Assignment:
Your answer should reproduce every line of the material in which the word "format" occurs.

Entries supplied:
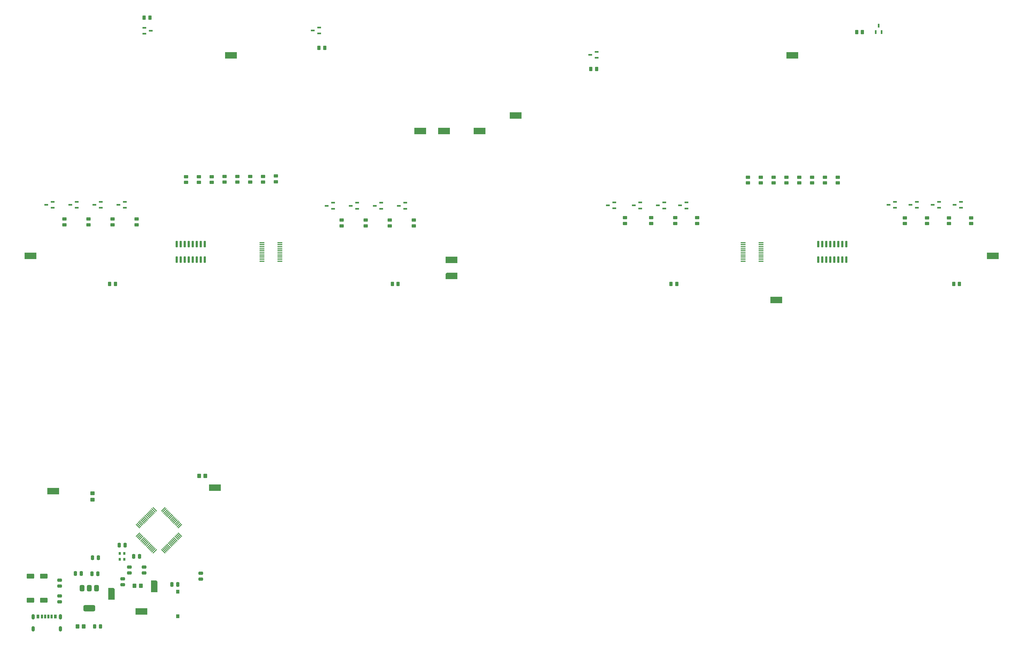
<source format=gbr>
%TF.GenerationSoftware,KiCad,Pcbnew,8.0.8-8.0.8-0~ubuntu24.04.1*%
%TF.CreationDate,2025-08-07T23:42:04-04:00*%
%TF.ProjectId,stencil,7374656e-6369-46c2-9e6b-696361645f70,rev?*%
%TF.SameCoordinates,Original*%
%TF.FileFunction,Paste,Top*%
%TF.FilePolarity,Positive*%
%FSLAX46Y46*%
G04 Gerber Fmt 4.6, Leading zero omitted, Abs format (unit mm)*
G04 Created by KiCad (PCBNEW 8.0.8-8.0.8-0~ubuntu24.04.1) date 2025-08-07 23:42:04*
%MOMM*%
%LPD*%
G01*
G04 APERTURE LIST*
G04 Aperture macros list*
%AMRoundRect*
0 Rectangle with rounded corners*
0 $1 Rounding radius*
0 $2 $3 $4 $5 $6 $7 $8 $9 X,Y pos of 4 corners*
0 Add a 4 corners polygon primitive as box body*
4,1,4,$2,$3,$4,$5,$6,$7,$8,$9,$2,$3,0*
0 Add four circle primitives for the rounded corners*
1,1,$1+$1,$2,$3*
1,1,$1+$1,$4,$5*
1,1,$1+$1,$6,$7*
1,1,$1+$1,$8,$9*
0 Add four rect primitives between the rounded corners*
20,1,$1+$1,$2,$3,$4,$5,0*
20,1,$1+$1,$4,$5,$6,$7,0*
20,1,$1+$1,$6,$7,$8,$9,0*
20,1,$1+$1,$8,$9,$2,$3,0*%
%AMRotRect*
0 Rectangle, with rotation*
0 The origin of the aperture is its center*
0 $1 length*
0 $2 width*
0 $3 Rotation angle, in degrees counterclockwise*
0 Add horizontal line*
21,1,$1,$2,0,0,$3*%
%AMOutline5P*
0 Free polygon, 5 corners , with rotation*
0 The origin of the aperture is its center*
0 number of corners: always 5*
0 $1 to $10 corner X, Y*
0 $11 Rotation angle, in degrees counterclockwise*
0 create outline with 5 corners*
4,1,5,$1,$2,$3,$4,$5,$6,$7,$8,$9,$10,$1,$2,$11*%
%AMOutline6P*
0 Free polygon, 6 corners , with rotation*
0 The origin of the aperture is its center*
0 number of corners: always 6*
0 $1 to $12 corner X, Y*
0 $13 Rotation angle, in degrees counterclockwise*
0 create outline with 6 corners*
4,1,6,$1,$2,$3,$4,$5,$6,$7,$8,$9,$10,$11,$12,$1,$2,$13*%
%AMOutline7P*
0 Free polygon, 7 corners , with rotation*
0 The origin of the aperture is its center*
0 number of corners: always 7*
0 $1 to $14 corner X, Y*
0 $15 Rotation angle, in degrees counterclockwise*
0 create outline with 7 corners*
4,1,7,$1,$2,$3,$4,$5,$6,$7,$8,$9,$10,$11,$12,$13,$14,$1,$2,$15*%
%AMOutline8P*
0 Free polygon, 8 corners , with rotation*
0 The origin of the aperture is its center*
0 number of corners: always 8*
0 $1 to $16 corner X, Y*
0 $17 Rotation angle, in degrees counterclockwise*
0 create outline with 8 corners*
4,1,8,$1,$2,$3,$4,$5,$6,$7,$8,$9,$10,$11,$12,$13,$14,$15,$16,$1,$2,$17*%
G04 Aperture macros list end*
%ADD10RoundRect,0.250000X0.250000X0.475000X-0.250000X0.475000X-0.250000X-0.475000X0.250000X-0.475000X0*%
%ADD11O,1.092200X1.701800*%
%ADD12R,0.711200X1.193800*%
%ADD13R,0.762000X1.193800*%
%ADD14R,0.812800X1.193800*%
%ADD15RoundRect,0.250000X0.475000X-0.250000X0.475000X0.250000X-0.475000X0.250000X-0.475000X-0.250000X0*%
%ADD16Outline5P,-1.900000X0.600000X-1.500000X1.000000X1.900000X1.000000X1.900000X-1.000000X-1.900000X-1.000000X270.000000*%
%ADD17R,0.800000X0.900000*%
%ADD18R,3.800000X2.000000*%
%ADD19RoundRect,0.243750X-0.243750X-0.456250X0.243750X-0.456250X0.243750X0.456250X-0.243750X0.456250X0*%
%ADD20RoundRect,0.375000X-0.375000X0.625000X-0.375000X-0.625000X0.375000X-0.625000X0.375000X0.625000X0*%
%ADD21RoundRect,0.500000X-1.400000X0.500000X-1.400000X-0.500000X1.400000X-0.500000X1.400000X0.500000X0*%
%ADD22RoundRect,0.193750X0.971250X0.581250X-0.971250X0.581250X-0.971250X-0.581250X0.971250X-0.581250X0*%
%ADD23RotRect,0.279400X1.778000X135.000000*%
%ADD24RotRect,0.279400X1.778000X45.000000*%
%ADD25RoundRect,0.250000X-0.450000X0.350000X-0.450000X-0.350000X0.450000X-0.350000X0.450000X0.350000X0*%
%ADD26RoundRect,0.250000X-0.250000X-0.475000X0.250000X-0.475000X0.250000X0.475000X-0.250000X0.475000X0*%
%ADD27RoundRect,0.250000X-0.475000X0.250000X-0.475000X-0.250000X0.475000X-0.250000X0.475000X0.250000X0*%
%ADD28R,1.000000X1.250000*%
%ADD29RoundRect,0.250000X-0.350000X-0.450000X0.350000X-0.450000X0.350000X0.450000X-0.350000X0.450000X0*%
%ADD30RoundRect,0.250000X0.350000X0.450000X-0.350000X0.450000X-0.350000X-0.450000X0.350000X-0.450000X0*%
%ADD31RoundRect,0.250000X-0.450000X0.262500X-0.450000X-0.262500X0.450000X-0.262500X0.450000X0.262500X0*%
%ADD32R,1.168400X0.533400*%
%ADD33RoundRect,0.250000X0.450000X-0.262500X0.450000X0.262500X-0.450000X0.262500X-0.450000X-0.262500X0*%
%ADD34RoundRect,0.250000X-0.262500X-0.450000X0.262500X-0.450000X0.262500X0.450000X-0.262500X0.450000X0*%
%ADD35Outline5P,-1.900000X0.600000X-1.500000X1.000000X1.900000X1.000000X1.900000X-1.000000X-1.900000X-1.000000X0.000000*%
%ADD36RoundRect,0.075000X0.225000X-0.910000X0.225000X0.910000X-0.225000X0.910000X-0.225000X-0.910000X0*%
%ADD37RoundRect,0.051250X-0.733750X-0.153750X0.733750X-0.153750X0.733750X0.153750X-0.733750X0.153750X0*%
%ADD38RoundRect,0.051250X0.733750X0.153750X-0.733750X0.153750X-0.733750X-0.153750X0.733750X-0.153750X0*%
%ADD39R,0.533400X1.168400*%
%ADD40RoundRect,0.250000X0.262500X0.450000X-0.262500X0.450000X-0.262500X-0.450000X0.262500X-0.450000X0*%
G04 APERTURE END LIST*
D10*
%TO.C,C3*%
X66299997Y-219800000D03*
X64399999Y-219800000D03*
%TD*%
D11*
%TO.C,J8*%
X51013000Y-233524600D03*
X59653000Y-233524600D03*
X51013000Y-237324599D03*
X59653000Y-237324599D03*
D12*
X54833001Y-233444599D03*
D13*
X56853000Y-233444599D03*
D14*
X58083000Y-233444599D03*
D12*
X55832999Y-233444599D03*
D13*
X53813000Y-233444599D03*
D14*
X52583000Y-233444599D03*
%TD*%
D15*
%TO.C,C10*%
X86150000Y-219599999D03*
X86150000Y-217700001D03*
%TD*%
%TO.C,C9*%
X81495000Y-219599998D03*
X81495000Y-217700000D03*
%TD*%
D10*
%TO.C,C14*%
X80149999Y-210800000D03*
X78250001Y-210800000D03*
%TD*%
D16*
%TO.C,TP2*%
X75800000Y-226200000D03*
%TD*%
D17*
%TO.C,Y1*%
X78450001Y-213431000D03*
X78450001Y-215281000D03*
X79900001Y-215281000D03*
X79900001Y-213431000D03*
%TD*%
D18*
%TO.C,TP7*%
X57365000Y-193680000D03*
%TD*%
D16*
%TO.C,TP1*%
X89400000Y-223800000D03*
%TD*%
D10*
%TO.C,C4*%
X71522999Y-219842000D03*
X69623001Y-219842000D03*
%TD*%
D19*
%TO.C,D2*%
X70475559Y-236499424D03*
X72350561Y-236499424D03*
%TD*%
D20*
%TO.C,U2*%
X71100000Y-224450000D03*
X68800000Y-224450001D03*
D21*
X68800000Y-230749999D03*
D20*
X66500000Y-224450000D03*
%TD*%
D18*
%TO.C,TP5*%
X85305000Y-231780000D03*
%TD*%
D22*
%TO.C,D3*%
X54420000Y-228224000D03*
X50150000Y-228224000D03*
%TD*%
%TO.C,D1*%
X54420000Y-220604000D03*
X50150000Y-220604000D03*
%TD*%
D23*
%TO.C,U3*%
X84207761Y-207479812D03*
X84561314Y-207833364D03*
X84914868Y-208186919D03*
X85268421Y-208540471D03*
X85621976Y-208894026D03*
X85975528Y-209247579D03*
X86329081Y-209601131D03*
X86682635Y-209954686D03*
X87036188Y-210308239D03*
X87389743Y-210661793D03*
X87743295Y-211015346D03*
X88096848Y-211368898D03*
X88450403Y-211722453D03*
X88803955Y-212076006D03*
X89157510Y-212429560D03*
X89511062Y-212783113D03*
D24*
X92218150Y-212783113D03*
X92571702Y-212429560D03*
X92925257Y-212076006D03*
X93278809Y-211722453D03*
X93632364Y-211368898D03*
X93985917Y-211015346D03*
X94339469Y-210661793D03*
X94693024Y-210308239D03*
X95046577Y-209954686D03*
X95400131Y-209601131D03*
X95753684Y-209247579D03*
X96107236Y-208894026D03*
X96460791Y-208540471D03*
X96814344Y-208186919D03*
X97167898Y-207833364D03*
X97521451Y-207479812D03*
D23*
X97521451Y-204772724D03*
X97167898Y-204419172D03*
X96814344Y-204065617D03*
X96460791Y-203712065D03*
X96107236Y-203358510D03*
X95753684Y-203004957D03*
X95400131Y-202651405D03*
X95046577Y-202297850D03*
X94693024Y-201944297D03*
X94339469Y-201590743D03*
X93985917Y-201237190D03*
X93632364Y-200883638D03*
X93278809Y-200530083D03*
X92925257Y-200176530D03*
X92571702Y-199822976D03*
X92218150Y-199469423D03*
D24*
X89511062Y-199469423D03*
X89157510Y-199822976D03*
X88803955Y-200176530D03*
X88450403Y-200530083D03*
X88096848Y-200883638D03*
X87743295Y-201237190D03*
X87389743Y-201590743D03*
X87036188Y-201944297D03*
X86682635Y-202297850D03*
X86329081Y-202651405D03*
X85975528Y-203004957D03*
X85621976Y-203358510D03*
X85268421Y-203712065D03*
X84914868Y-204065617D03*
X84561314Y-204419172D03*
X84207761Y-204772724D03*
%TD*%
D25*
%TO.C,R8*%
X69800000Y-194400000D03*
X69800000Y-196400000D03*
%TD*%
D26*
%TO.C,C15*%
X82822001Y-214356000D03*
X84721999Y-214356000D03*
%TD*%
D15*
%TO.C,C11*%
X79400000Y-223349999D03*
X79400000Y-221450001D03*
%TD*%
D27*
%TO.C,C1*%
X59409440Y-221850001D03*
X59409440Y-223749999D03*
%TD*%
D18*
%TO.C,TP3*%
X108600000Y-192600000D03*
%TD*%
D28*
%TO.C,SW1*%
X96862000Y-225557000D03*
X96862000Y-233307000D03*
%TD*%
D10*
%TO.C,C12*%
X96853006Y-223228079D03*
X94953008Y-223228079D03*
%TD*%
D29*
%TO.C,R1*%
X65063060Y-236499424D03*
X67063060Y-236499424D03*
%TD*%
D15*
%TO.C,C13*%
X104101000Y-221553999D03*
X104101000Y-219654001D03*
%TD*%
D27*
%TO.C,C2*%
X59409440Y-226850001D03*
X59409440Y-228749999D03*
%TD*%
D26*
%TO.C,C5*%
X69800000Y-214762000D03*
X71699998Y-214762000D03*
%TD*%
D30*
%TO.C,FB1*%
X85150000Y-223650000D03*
X83150000Y-223650000D03*
%TD*%
D29*
%TO.C,R13*%
X103582300Y-188904799D03*
X105582300Y-188904799D03*
%TD*%
D31*
%TO.C,R2*%
X60934600Y-107539099D03*
X60934600Y-109364099D03*
%TD*%
D32*
%TO.C,M8*%
X161290000Y-104265802D03*
X161290000Y-102365800D03*
X159258000Y-103315801D03*
%TD*%
D33*
%TO.C,R26*%
X289639307Y-96092000D03*
X289639307Y-94267000D03*
%TD*%
D18*
%TO.C,GND2*%
X50139600Y-119206000D03*
%TD*%
D34*
%TO.C,R33*%
X86186689Y-43711818D03*
X88011689Y-43711818D03*
%TD*%
D33*
%TO.C,R23*%
X103479601Y-95941500D03*
X103479601Y-94116500D03*
%TD*%
D35*
%TO.C,3V4*%
X183489600Y-125556000D03*
%TD*%
D31*
%TO.C,R14*%
X327126600Y-107141000D03*
X327126600Y-108966000D03*
%TD*%
D32*
%TO.C,M15*%
X344906600Y-103961002D03*
X344906600Y-102061000D03*
X342874600Y-103011001D03*
%TD*%
D31*
%TO.C,R3*%
X83794600Y-107539099D03*
X83794600Y-109364099D03*
%TD*%
D33*
%TO.C,R32*%
X301831307Y-96092000D03*
X301831307Y-94267000D03*
%TD*%
D34*
%TO.C,R42*%
X164797100Y-128096000D03*
X166622100Y-128096000D03*
%TD*%
D32*
%TO.C,M17*%
X86207600Y-46947998D03*
X86207600Y-48848000D03*
X88239600Y-47897999D03*
%TD*%
D33*
%TO.C,R18*%
X111607600Y-95838000D03*
X111607600Y-94013000D03*
%TD*%
D31*
%TO.C,R11*%
X261340600Y-107094000D03*
X261340600Y-108919000D03*
%TD*%
D32*
%TO.C,M5*%
X153670000Y-104265802D03*
X153670000Y-102365800D03*
X151638000Y-103315801D03*
%TD*%
D36*
%TO.C,U5*%
X299694600Y-120411000D03*
X300964600Y-120411000D03*
X302234600Y-120411000D03*
X303504600Y-120411000D03*
X304774600Y-120411000D03*
X306044600Y-120411000D03*
X307314600Y-120411000D03*
X308584600Y-120411000D03*
X308584600Y-115461000D03*
X307314600Y-115461000D03*
X306044600Y-115461000D03*
X304774600Y-115461000D03*
X303504600Y-115461000D03*
X302234600Y-115461000D03*
X300964600Y-115461000D03*
X299694600Y-115461000D03*
%TD*%
D32*
%TO.C,M19*%
X229463600Y-56468000D03*
X229463600Y-54567998D03*
X227431600Y-55517999D03*
%TD*%
D37*
%TO.C,U3*%
X275869600Y-115011000D03*
X275869600Y-115661000D03*
X275869600Y-116311000D03*
X275869600Y-116961000D03*
X275869600Y-117611000D03*
X275869600Y-118261000D03*
X275869600Y-118911000D03*
X275869600Y-119561000D03*
X275869600Y-120211000D03*
X275869600Y-120861000D03*
X281609600Y-120861000D03*
X281609600Y-120211000D03*
X281609600Y-119561000D03*
X281609600Y-118911000D03*
X281609600Y-118261000D03*
X281609600Y-117611000D03*
X281609600Y-116961000D03*
X281609600Y-116311000D03*
X281609600Y-115661000D03*
X281609600Y-115011000D03*
%TD*%
D18*
%TO.C,PA11*%
X173607901Y-79627644D03*
%TD*%
D33*
%TO.C,R28*%
X277447307Y-96092000D03*
X277447307Y-94267000D03*
%TD*%
D38*
%TO.C,U2*%
X129209600Y-120861000D03*
X129209600Y-120211000D03*
X129209600Y-119561000D03*
X129209600Y-118911000D03*
X129209600Y-118261000D03*
X129209600Y-117611000D03*
X129209600Y-116961000D03*
X129209600Y-116311000D03*
X129209600Y-115661000D03*
X129209600Y-115011000D03*
X123469600Y-115011000D03*
X123469600Y-115661000D03*
X123469600Y-116311000D03*
X123469600Y-116961000D03*
X123469600Y-117611000D03*
X123469600Y-118261000D03*
X123469600Y-118911000D03*
X123469600Y-119561000D03*
X123469600Y-120211000D03*
X123469600Y-120861000D03*
%TD*%
D32*
%TO.C,M4*%
X72466200Y-103966000D03*
X72466200Y-102065998D03*
X70434200Y-103015999D03*
%TD*%
%TO.C,M16*%
X337921600Y-103961002D03*
X337921600Y-102061000D03*
X335889600Y-103011001D03*
%TD*%
D33*
%TO.C,R24*%
X123799600Y-95838000D03*
X123799600Y-94013000D03*
%TD*%
%TO.C,R17*%
X119735600Y-95838000D03*
X119735600Y-94013000D03*
%TD*%
%TO.C,R22*%
X127863599Y-95734500D03*
X127863599Y-93909500D03*
%TD*%
%TO.C,R19*%
X115671600Y-95838000D03*
X115671600Y-94013000D03*
%TD*%
D18*
%TO.C,GND5*%
X286359600Y-133176000D03*
%TD*%
D31*
%TO.C,R10*%
X238480600Y-107094000D03*
X238480600Y-108919000D03*
%TD*%
D34*
%TO.C,R41*%
X75262100Y-128096000D03*
X77087100Y-128096000D03*
%TD*%
D33*
%TO.C,R27*%
X293703307Y-96092000D03*
X293703307Y-94267000D03*
%TD*%
D32*
%TO.C,M9*%
X243306600Y-104168002D03*
X243306600Y-102268000D03*
X241274600Y-103218001D03*
%TD*%
%TO.C,M6*%
X146050000Y-104265802D03*
X146050000Y-102365800D03*
X144018000Y-103315801D03*
%TD*%
D18*
%TO.C,GND8*%
X183489600Y-120476000D03*
%TD*%
D32*
%TO.C,M14*%
X323951600Y-103961002D03*
X323951600Y-102061000D03*
X321919600Y-103011001D03*
%TD*%
D18*
%TO.C,GND6*%
X291439600Y-55706000D03*
%TD*%
D34*
%TO.C,R44*%
X342597100Y-128096000D03*
X344422100Y-128096000D03*
%TD*%
D33*
%TO.C,R30*%
X305895307Y-96092000D03*
X305895307Y-94267000D03*
%TD*%
D18*
%TO.C,GND7*%
X113639600Y-55706000D03*
%TD*%
D33*
%TO.C,R29*%
X285575307Y-96092000D03*
X285575307Y-94267000D03*
%TD*%
D32*
%TO.C,M10*%
X235051600Y-104154001D03*
X235051600Y-102253999D03*
X233019600Y-103204000D03*
%TD*%
D34*
%TO.C,R43*%
X253062100Y-128096000D03*
X254887100Y-128096000D03*
%TD*%
D18*
%TO.C,PA14*%
X203809600Y-74756000D03*
%TD*%
D31*
%TO.C,R13*%
X334111600Y-107141000D03*
X334111600Y-108966000D03*
%TD*%
D32*
%TO.C,M18*%
X141579600Y-48782001D03*
X141579600Y-46881999D03*
X139547600Y-47832000D03*
%TD*%
%TO.C,M2*%
X57226200Y-103966000D03*
X57226200Y-102065998D03*
X55194200Y-103015999D03*
%TD*%
%TO.C,M12*%
X250926600Y-104168002D03*
X250926600Y-102268000D03*
X248894600Y-103218001D03*
%TD*%
%TO.C,M7*%
X168910000Y-104265802D03*
X168910000Y-102365800D03*
X166878000Y-103315801D03*
%TD*%
D31*
%TO.C,R1*%
X68554600Y-107539099D03*
X68554600Y-109364099D03*
%TD*%
D39*
%TO.C,M20*%
X317855600Y-48340000D03*
X319755602Y-48340000D03*
X318805601Y-46308000D03*
%TD*%
D33*
%TO.C,R31*%
X281511307Y-96092000D03*
X281511307Y-94267000D03*
%TD*%
%TO.C,R20*%
X99415601Y-95941500D03*
X99415601Y-94116500D03*
%TD*%
D31*
%TO.C,R5*%
X156311600Y-107856000D03*
X156311600Y-109681000D03*
%TD*%
%TO.C,R6*%
X148691600Y-107856000D03*
X148691600Y-109681000D03*
%TD*%
D33*
%TO.C,R21*%
X107543601Y-95941500D03*
X107543601Y-94116500D03*
%TD*%
D31*
%TO.C,R15*%
X348081600Y-107141000D03*
X348081600Y-108966000D03*
%TD*%
D32*
%TO.C,M13*%
X330936600Y-103961002D03*
X330936600Y-102061000D03*
X328904600Y-103011001D03*
%TD*%
D31*
%TO.C,R16*%
X341096600Y-107141000D03*
X341096600Y-108966000D03*
%TD*%
D34*
%TO.C,R34*%
X141567294Y-53296779D03*
X143392294Y-53296779D03*
%TD*%
D31*
%TO.C,R12*%
X254355600Y-107094000D03*
X254355600Y-108919000D03*
%TD*%
D18*
%TO.C,PA12*%
X181169451Y-79622658D03*
%TD*%
D31*
%TO.C,R7*%
X171551600Y-107856000D03*
X171551600Y-109681000D03*
%TD*%
D32*
%TO.C,M3*%
X80086200Y-103966000D03*
X80086200Y-102065998D03*
X78054200Y-103015999D03*
%TD*%
D40*
%TO.C,R36*%
X313688100Y-48340000D03*
X311863100Y-48340000D03*
%TD*%
D31*
%TO.C,R8*%
X163931600Y-107856000D03*
X163931600Y-109681000D03*
%TD*%
D18*
%TO.C,PA13*%
X192379600Y-79622658D03*
%TD*%
D40*
%TO.C,R35*%
X229463600Y-60024000D03*
X227638600Y-60024000D03*
%TD*%
D32*
%TO.C,M11*%
X257911600Y-104168002D03*
X257911600Y-102268000D03*
X255879600Y-103218001D03*
%TD*%
D36*
%TO.C,U4*%
X96494600Y-120411000D03*
X97764600Y-120411000D03*
X99034600Y-120411000D03*
X100304600Y-120411000D03*
X101574600Y-120411000D03*
X102844600Y-120411000D03*
X104114600Y-120411000D03*
X105384600Y-120411000D03*
X105384600Y-115461000D03*
X104114600Y-115461000D03*
X102844600Y-115461000D03*
X101574600Y-115461000D03*
X100304600Y-115461000D03*
X99034600Y-115461000D03*
X97764600Y-115461000D03*
X96494600Y-115461000D03*
%TD*%
D18*
%TO.C,GND1*%
X354939600Y-119206000D03*
%TD*%
D32*
%TO.C,M1*%
X64846200Y-103966000D03*
X64846200Y-102065998D03*
X62814200Y-103015999D03*
%TD*%
D33*
%TO.C,R25*%
X297767307Y-96092000D03*
X297767307Y-94267000D03*
%TD*%
D31*
%TO.C,R4*%
X76174600Y-107539099D03*
X76174600Y-109364099D03*
%TD*%
%TO.C,R9*%
X246735600Y-107094000D03*
X246735600Y-108919000D03*
%TD*%
M02*

</source>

Answer for the task:
<source format=gbr>
G04 Gerber Fmt 4.6, Leading zero omitted, Abs format (unit mm)*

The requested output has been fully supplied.